▶ _WHAT TO WORK ON_
Once a line is found to contain "eine", copy it out of the listing.

*** LISTED RECORDS ***

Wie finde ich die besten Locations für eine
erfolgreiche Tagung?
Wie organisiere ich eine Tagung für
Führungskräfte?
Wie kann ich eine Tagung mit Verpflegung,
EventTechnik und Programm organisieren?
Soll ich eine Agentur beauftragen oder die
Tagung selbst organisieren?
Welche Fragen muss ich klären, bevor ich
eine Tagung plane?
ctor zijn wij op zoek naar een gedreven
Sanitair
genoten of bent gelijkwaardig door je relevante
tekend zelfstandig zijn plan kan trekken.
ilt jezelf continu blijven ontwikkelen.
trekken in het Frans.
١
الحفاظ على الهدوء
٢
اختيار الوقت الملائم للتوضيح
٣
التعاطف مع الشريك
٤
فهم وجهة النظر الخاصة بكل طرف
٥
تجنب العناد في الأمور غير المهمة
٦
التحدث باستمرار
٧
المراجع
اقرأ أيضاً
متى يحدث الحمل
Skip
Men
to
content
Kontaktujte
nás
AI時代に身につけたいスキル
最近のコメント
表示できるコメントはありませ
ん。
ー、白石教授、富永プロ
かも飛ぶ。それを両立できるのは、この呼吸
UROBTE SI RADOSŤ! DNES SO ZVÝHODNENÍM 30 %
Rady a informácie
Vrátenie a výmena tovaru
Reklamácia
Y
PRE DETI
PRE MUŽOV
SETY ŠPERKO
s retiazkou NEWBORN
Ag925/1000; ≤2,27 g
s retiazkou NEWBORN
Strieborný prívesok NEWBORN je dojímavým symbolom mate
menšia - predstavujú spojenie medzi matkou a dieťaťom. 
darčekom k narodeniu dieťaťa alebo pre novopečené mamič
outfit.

***

▶ _SOLUTION TO THIS TASK_
Wie finde ich die besten Locations für eine
Wie organisiere ich eine Tagung für
Wie kann ich eine Tagung mit Verpflegung,
Soll ich eine Agentur beauftragen oder die
eine Tagung plane?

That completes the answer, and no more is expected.